WORK ITEM -
Convert the data below into a two-column CSV with the headers "prompt" and "reading", starting at the line containing "Checklist line - length." and ending at the line containing "Indicated: 0.7335; in". Give each text and its answer one row, with each value in a single quoted field and line breaks replaced by spaces.

INFORMATION SUPPLIED -

-.-.-

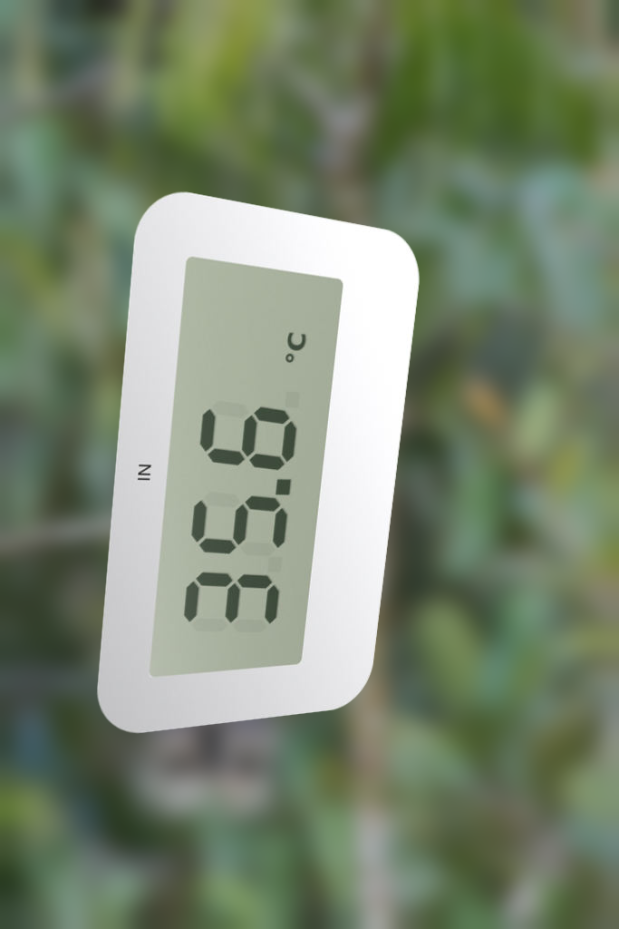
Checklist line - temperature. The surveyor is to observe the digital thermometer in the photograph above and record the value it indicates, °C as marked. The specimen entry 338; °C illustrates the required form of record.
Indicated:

-.-.-

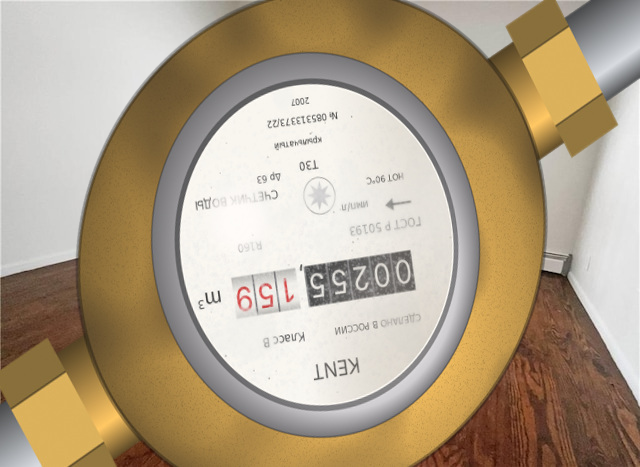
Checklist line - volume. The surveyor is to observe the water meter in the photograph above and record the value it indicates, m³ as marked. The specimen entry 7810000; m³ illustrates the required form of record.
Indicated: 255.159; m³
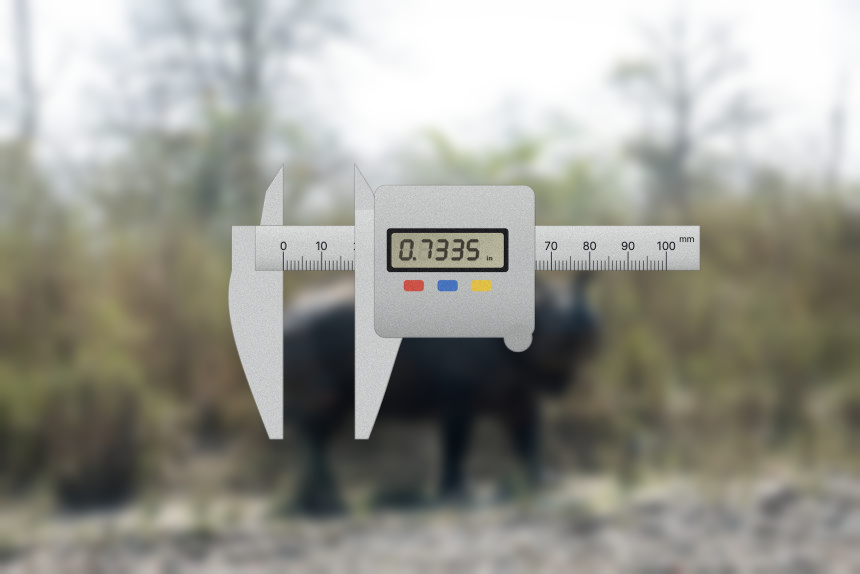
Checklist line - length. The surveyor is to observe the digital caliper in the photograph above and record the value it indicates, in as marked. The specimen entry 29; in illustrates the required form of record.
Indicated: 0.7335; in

-.-.-

TASK OUTPUT -
prompt,reading
"Checklist line - length. The surveyor is to observe the digital caliper in the photograph above and record the value it indicates, in as marked. The specimen entry 29; in illustrates the required form of record. Indicated:","0.7335; in"